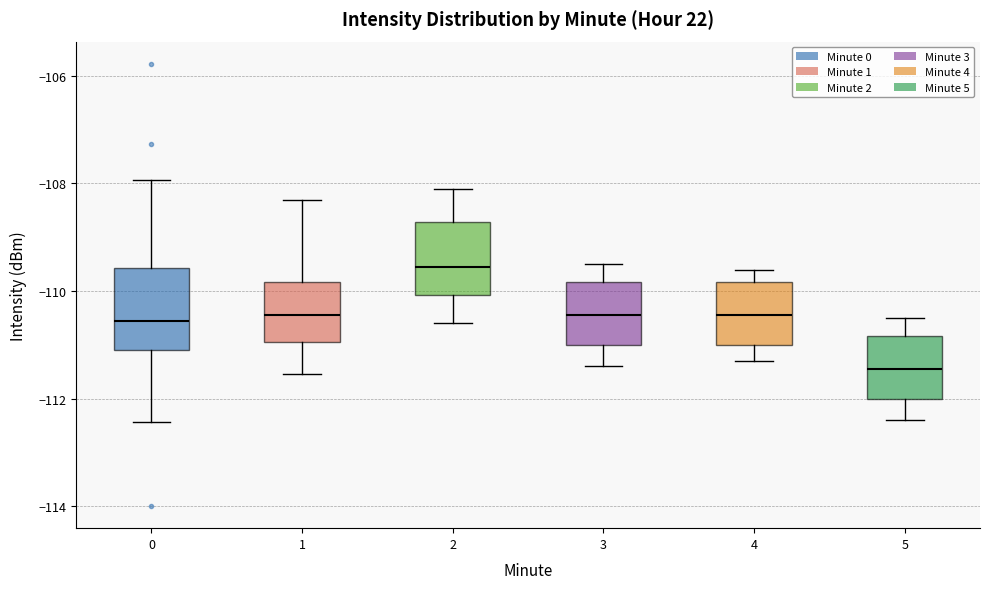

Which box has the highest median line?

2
...
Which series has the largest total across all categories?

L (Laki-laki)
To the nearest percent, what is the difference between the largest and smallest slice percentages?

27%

= What is required =
Identify each line of the data above that contains the word "Which", and copy those lines.

= Answer to this task =
Which box has the highest median line?
Which series has the largest total across all categories?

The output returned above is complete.